• What is required: Give back exactly the lines of the material below, starting with the line with "32: (730, 223)" and going on through the line with "47: (750, 217)".

━━ Extracted data

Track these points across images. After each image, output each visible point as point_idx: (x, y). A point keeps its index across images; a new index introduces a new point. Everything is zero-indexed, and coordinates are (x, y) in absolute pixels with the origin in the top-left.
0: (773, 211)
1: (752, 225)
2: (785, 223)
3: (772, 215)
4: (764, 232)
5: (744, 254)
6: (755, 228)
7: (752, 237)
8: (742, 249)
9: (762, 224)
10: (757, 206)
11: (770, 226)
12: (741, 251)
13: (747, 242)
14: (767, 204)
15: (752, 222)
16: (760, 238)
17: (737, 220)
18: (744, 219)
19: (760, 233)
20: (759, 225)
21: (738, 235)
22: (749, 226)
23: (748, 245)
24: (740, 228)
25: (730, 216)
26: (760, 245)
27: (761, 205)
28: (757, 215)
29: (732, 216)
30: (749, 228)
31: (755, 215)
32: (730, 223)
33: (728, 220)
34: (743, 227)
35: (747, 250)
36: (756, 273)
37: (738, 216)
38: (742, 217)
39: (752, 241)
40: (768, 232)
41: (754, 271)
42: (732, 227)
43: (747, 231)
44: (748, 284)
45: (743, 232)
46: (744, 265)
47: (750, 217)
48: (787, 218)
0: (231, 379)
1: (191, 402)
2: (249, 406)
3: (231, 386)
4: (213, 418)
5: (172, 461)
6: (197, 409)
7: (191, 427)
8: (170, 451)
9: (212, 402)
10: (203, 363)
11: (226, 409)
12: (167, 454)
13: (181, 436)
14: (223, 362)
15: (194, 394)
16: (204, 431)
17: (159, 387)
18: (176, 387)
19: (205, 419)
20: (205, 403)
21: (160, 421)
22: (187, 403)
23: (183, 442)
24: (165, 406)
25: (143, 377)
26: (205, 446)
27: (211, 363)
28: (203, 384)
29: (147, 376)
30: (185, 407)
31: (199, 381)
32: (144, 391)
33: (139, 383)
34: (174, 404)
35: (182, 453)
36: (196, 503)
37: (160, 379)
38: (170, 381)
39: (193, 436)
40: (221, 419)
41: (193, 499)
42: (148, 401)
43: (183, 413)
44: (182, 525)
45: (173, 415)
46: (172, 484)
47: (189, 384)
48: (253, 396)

━━━━

• Response area:
32: (730, 223)
33: (728, 220)
34: (743, 227)
35: (747, 250)
36: (756, 273)
37: (738, 216)
38: (742, 217)
39: (752, 241)
40: (768, 232)
41: (754, 271)
42: (732, 227)
43: (747, 231)
44: (748, 284)
45: (743, 232)
46: (744, 265)
47: (750, 217)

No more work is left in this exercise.